Reserve Bank figures show personal debt now equates to 100.4% of Australia's annual GDPand it's a terrible, terrible sign," said Uni of NSW economics professor Steve Keen.

Mortgages account for almost 90% of annual GDP, up from 17% in 1990. The remainder is taken up with $45 billion on credit cards and more than $90 billion on personal debts.

Research firm Fujitsu Consulting's latest monthly survey of 10,000 families shows the typical household is paying about 39% of its income on debt repayments.
 
My bottom line is I think you need to look at the whole balance sheet in order to understand the significance of a national debt ratio. What's are "national LVR"? It's around 20% - pretty conservative really. For example, did you know that Australia's total private household debt could be 100% paid off with our private superannuation funds if we so desired?

A great point. Can't judge financial position by looking at one account and ignoring the other.
 
Mortgages account for almost 90 per cent of annual GDP, up from 17 per cent in 1990

Is probably the primary point of the article..... Relatively mortgages have become inflated compared to other assets......

But he then goes on to say 10000 households spend 39% of income servicing debt......thats tolerable.....if however interest rates go up those that are highly leveraged ie: up around 50% and with lower income will start to feel the pinch ....... But isnt that what cycles do???????? sor tout those that have bought too high and leveraged too much to the advantage of those who know the cycles and better still know when to move sectors....

I have little faith in the grand professor......and having spent many years in Uni's and educational institutions, I have even less faith in some of the academics that are held up to be the supposed experts...... This is a rediculous generalisation, but , Academia by its very nature attracts a very special type of person that is willing to keep educating to a professor level, and in the business / finance faculties it is probably not a brilliant feeding ground for optimistic entrepruners or business brains....Wouldn't they be significantly more inclined to use their skills in the business world to reap rediculous pay cheques , bonuses or create business empires........hmmm just a thought......
 
I have even less faith in some of the academics that are held up to be the supposed experts...... This is a rediculous generalisation, but , Academia by its very nature attracts a very special type of person that is willing to keep educating to a professor level, and in the business / finance faculties it is probably not a brilliant feeding ground for optimistic entrepruners or business brains....Wouldn't they be significantly more inclined to use their skills in the business world to reap rediculous pay cheques , bonuses or create business empires........hmmm just a thought......
I'd go along with your above thought, condog.

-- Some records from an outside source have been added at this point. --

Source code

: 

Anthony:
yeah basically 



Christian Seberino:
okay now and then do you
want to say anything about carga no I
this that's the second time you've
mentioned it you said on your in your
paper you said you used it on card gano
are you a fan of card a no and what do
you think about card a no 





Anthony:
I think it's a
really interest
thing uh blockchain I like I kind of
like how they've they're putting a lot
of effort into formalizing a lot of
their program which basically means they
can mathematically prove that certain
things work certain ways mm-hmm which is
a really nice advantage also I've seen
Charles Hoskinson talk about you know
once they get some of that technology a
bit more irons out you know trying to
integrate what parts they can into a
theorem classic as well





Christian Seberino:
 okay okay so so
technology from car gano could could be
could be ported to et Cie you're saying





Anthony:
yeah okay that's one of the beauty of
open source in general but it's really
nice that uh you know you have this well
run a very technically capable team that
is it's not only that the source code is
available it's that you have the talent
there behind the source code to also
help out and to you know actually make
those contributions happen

Reminds me of that term one doesn't hear so often these days - "professional student", i.e. people, regardless of their academic status, who only feel secure in their academic environment.

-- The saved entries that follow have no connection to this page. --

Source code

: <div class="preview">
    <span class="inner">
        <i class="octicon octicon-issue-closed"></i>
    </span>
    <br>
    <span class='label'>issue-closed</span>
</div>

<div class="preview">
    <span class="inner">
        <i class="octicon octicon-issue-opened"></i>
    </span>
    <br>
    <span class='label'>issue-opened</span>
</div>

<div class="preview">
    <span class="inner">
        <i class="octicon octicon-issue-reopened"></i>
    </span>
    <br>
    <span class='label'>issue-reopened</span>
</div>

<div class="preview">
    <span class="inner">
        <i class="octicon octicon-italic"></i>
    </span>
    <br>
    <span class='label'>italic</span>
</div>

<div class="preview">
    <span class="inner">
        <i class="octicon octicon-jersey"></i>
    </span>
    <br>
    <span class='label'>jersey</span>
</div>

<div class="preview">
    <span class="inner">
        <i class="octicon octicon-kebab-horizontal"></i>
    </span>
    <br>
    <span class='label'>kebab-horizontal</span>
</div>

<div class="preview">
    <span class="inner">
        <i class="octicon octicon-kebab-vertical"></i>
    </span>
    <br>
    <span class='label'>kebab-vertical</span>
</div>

It would be interesting to put Professor Keen into a position at, say, Maquarie and see how he goes. I'd suspect he may well have considerably less to say when faced with the business world.
 
What is everyone perspective on the merits of a contrarian view on the state of the economy?

We all know that most mainstream economists, who studied Keynesian economics, never saw this coming.

Alternatives economists, including Steve Keen, did but was obviously ignored before then, and is still now.

In my opinion, it's very difficult to be one, but I wouldn't be at all surprised if he is eventually right. I certainly know the "track" record of these mainstream economists.

Julia said:
It would be interesting to put Professor Keen into a position at, say, Maquarie and see how he goes. I'd suspect he may well have considerably less to say when faced with the business world.

Which is probably true as his views are not accepted in the business or political world. Not only that, it is also impractical for the big financial firms to "act" on his advices. There are simply too much vested interests out there to take a contrary view. It's much easier to follow the herd than going against it.